In this issue of the European Respiratory Journal, Sun et al. [20] report prospective results regarding vitamin D and lung cancer using a Mendelian randomisation approach. The study followed up 54 580 individuals (≥20 years of age at baseline) from the second survey of Nord-Trondelag Health Study (HUNT2) for a median of 18 years, during which 676 incident lung cancer cases were documented. Approximately 10% of the participants (n=5546) were randomly selected for serum 25(OH)D measurement. Three single nucleotide polymorphisms (rs2282679 (GC), rs12785878 (NADSYN1/DHCR7), rs10741657 (CYP2R1)), located in or near the genes for vitamin D synthesis and metabolism and identified from two previous genome-wide association studies [21, 22] were used to create allele scores. In contrast to two recent meta-analyses [23, 24] of non-Mendelian randomisation studies, Sun et al. [20] reported no significant association between the vitamin D increasing alleles of rs2282679, rs12785878, rs10741657 and the overall risk of lung cancer incidence or any of the three histologic types, refuting the causal association suggested previously.

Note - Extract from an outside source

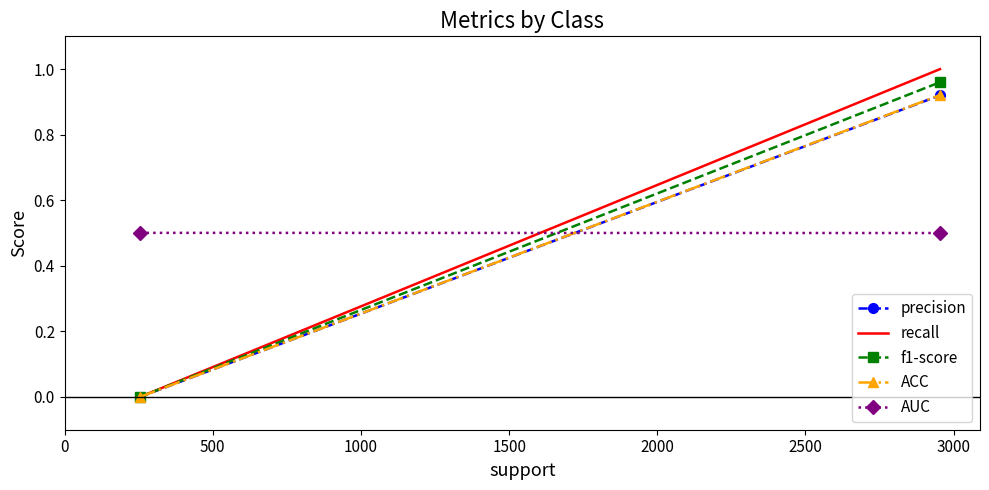

Is this an area chart (filled region under the line)?

No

In one of the meta-analyses [23] a 28% reduced risk for overall lung cancer and further reduction in risk for higher 25(OH)D levels was reported but there was no significant role on survival. On closer scrutiny, only two out of eight studies that were included for calculating the pooled effect size for overall lung cancer had reported significant risk reduction. In the other meta-analysis [17] that included RCTs of vitamin D supplementation (with at least 1 year of follow-up and participants aged ≥60 years) there was no evidence to suggest that vitamin D supplementation reduces the incidence of cancer or cancer mortality. It is interesting to note that in the same study population (HUNT) but using a case−cohort analysis approach, lower 25(OH)D levels were associated with lower risk of adenocarcinoma in overweight/obese individuals [25], highlighting the importance of bias due to various confounding. The strength of this paper is the use of a Mendelian randomisation approach but it also has several limitations that have been highlighted by the authors.

There are a number of trials currently being carried out on the effects of vitamin D supplementation, with the majority being conducted in Northern America and Europe, but none in the low income countries, particularly South Asia, where more men and women are reported to be vitamin D deficient [26]. This calls for an investigation that compares the health outcomes among vitamin D deficient and non-deficient populations in Asia. We also do not have enough data on the combined effect of smoking and other established risk factors, such as exposure to smoke from solid fuel burning, which is a common practice in mainly rural areas where high deficiency in vitamin D level is reported [7, 26]. Lung function and vitamin D levels are lower in smoking populations and it is postulated that low vitamin D level is associated with impaired lung function, but whether there is any joint effect of low vitamin level and smoking on lung function is unclear. A matched case−control study did not find significant association between vitamin D level and decline in lung function [27]. Impaired lung function is a predictor of all-cause and cause-specific mortality, including lung cancer [28]. However, it is uncertain if increasing plasma 25(OH)D level could improve (or at least slow down the decline of) lung function and chronic obstructive pulmonary disease (COPD) comorbidities. A secondary analysis of the data collected from an RCT suggested that there was no relationship between baseline 25(OH)D and time to first acute exacerbation of COPD or hospitalisation due to COPD [29], and this has been supported by findings from a recent meta-analysis [30].

The current study was carried out in participants of European ancestry in a high-latitude setting. It would be interesting to see if the results can be replicated in a larger sample and one of different ethnicity, particularly in individuals following different diets and exposed to high levels of indoor and outdoor environmental pollutants. It is also essential to identify a safe limit for intake of vitamin D and show whether a higher dose of vitamin D improves overall health through prospective studies, particularly in vitamin D deficient areas.